Mamba-LSTM-Attention (MLA): A Hybrid Architecture for Long-Term Time Series Forecasting with Cross-Scale Stability

Forecasting long-term time series (LTSF) requires a delicate balance between capturing global dependencies and preserving granular local dynamics. Although State Space Models (SSMs) and Transformers have been successful, a technical challenge remains, in which individual paradigms often fail to perform well over extended horizons due to the difficulty of simultaneously achieving linear-time efficiency and high-fidelity local refinement at the same time. This study introduces Mamba-LSTM-Attention (MLA), a novel hybrid architecture featuring a cascaded topology designed to bridge these dimensions. In this work, the core innovation is the hierarchical feature evolution mechanism, in which a Mamba module serves first as an efficient global encoder to capture long-range periodic trends at linear complexity. Following this, gated LSTM units are used to refine the algorithm at the micro-scale in order to filter noise and characterize non-linear local fluctuations. Lastly, a multi-head attention mechanism performs a dynamic feature re-weighting in order to focus on key historical signals. Systematic evaluations across four multivariate benchmark datasets demonstrate that MLA achieves exceptional cross-step forecasting stability. Most notably, on the ETTh1 dataset, MLA maintains a remarkably narrow Mean Squared Error (MSE) fluctuation range (0.127) as the forecasting horizon extends from T=96 to T=720. This empirical evidence confirms that the integrated Mamba module effectively mitigates the error accumulation typically encountered by vanilla LSTMs.
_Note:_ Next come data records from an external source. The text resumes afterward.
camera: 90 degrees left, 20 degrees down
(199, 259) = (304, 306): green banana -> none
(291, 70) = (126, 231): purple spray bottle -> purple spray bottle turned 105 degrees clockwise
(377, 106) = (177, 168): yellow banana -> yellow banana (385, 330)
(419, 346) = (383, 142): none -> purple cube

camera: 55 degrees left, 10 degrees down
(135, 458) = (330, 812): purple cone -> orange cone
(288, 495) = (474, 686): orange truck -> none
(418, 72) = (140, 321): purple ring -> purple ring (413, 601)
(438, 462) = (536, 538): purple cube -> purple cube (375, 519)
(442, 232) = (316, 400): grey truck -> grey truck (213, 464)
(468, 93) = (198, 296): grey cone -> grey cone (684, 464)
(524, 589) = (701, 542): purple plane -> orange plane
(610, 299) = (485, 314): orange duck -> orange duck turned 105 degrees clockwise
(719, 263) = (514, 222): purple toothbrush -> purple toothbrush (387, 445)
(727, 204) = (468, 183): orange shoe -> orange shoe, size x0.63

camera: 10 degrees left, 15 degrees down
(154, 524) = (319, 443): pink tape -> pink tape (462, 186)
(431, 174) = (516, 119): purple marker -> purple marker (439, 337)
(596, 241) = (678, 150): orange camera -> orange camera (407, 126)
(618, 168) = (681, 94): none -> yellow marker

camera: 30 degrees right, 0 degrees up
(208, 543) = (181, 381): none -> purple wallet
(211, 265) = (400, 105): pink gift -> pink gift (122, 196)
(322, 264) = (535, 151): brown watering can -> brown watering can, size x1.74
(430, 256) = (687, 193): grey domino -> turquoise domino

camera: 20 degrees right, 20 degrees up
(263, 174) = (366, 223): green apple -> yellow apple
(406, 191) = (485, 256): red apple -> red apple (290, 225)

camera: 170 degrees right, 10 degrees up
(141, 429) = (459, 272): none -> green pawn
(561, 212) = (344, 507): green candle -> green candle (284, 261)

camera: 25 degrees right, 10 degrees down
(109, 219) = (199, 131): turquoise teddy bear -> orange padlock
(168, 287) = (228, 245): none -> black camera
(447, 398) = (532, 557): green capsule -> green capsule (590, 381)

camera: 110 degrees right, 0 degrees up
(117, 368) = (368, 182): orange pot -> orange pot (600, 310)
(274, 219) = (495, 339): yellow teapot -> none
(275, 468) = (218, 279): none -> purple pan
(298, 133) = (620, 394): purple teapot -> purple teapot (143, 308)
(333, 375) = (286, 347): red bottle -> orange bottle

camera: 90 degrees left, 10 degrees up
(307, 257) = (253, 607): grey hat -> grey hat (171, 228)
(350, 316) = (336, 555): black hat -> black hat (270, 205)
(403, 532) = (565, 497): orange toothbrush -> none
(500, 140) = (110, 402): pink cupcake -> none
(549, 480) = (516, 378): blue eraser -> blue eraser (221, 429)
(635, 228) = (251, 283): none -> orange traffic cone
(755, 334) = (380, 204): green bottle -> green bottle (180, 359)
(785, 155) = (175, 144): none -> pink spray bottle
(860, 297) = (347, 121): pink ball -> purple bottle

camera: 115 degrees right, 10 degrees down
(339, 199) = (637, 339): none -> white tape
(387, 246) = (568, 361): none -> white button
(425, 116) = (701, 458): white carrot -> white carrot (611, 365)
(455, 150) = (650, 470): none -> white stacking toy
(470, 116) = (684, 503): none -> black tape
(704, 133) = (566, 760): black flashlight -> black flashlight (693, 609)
While the current implementation faces an information bottleneck due to a single-point projection decoding strategy, the ablation studies (revealing a 19.76% MSE surge upon LSTM removal) validate the combination of the proposed architecture. This work establishes a robust framework for hybrid SSM-RNN modeling and a clear path for future performance enhancements through sequence-to-sequence mechanisms.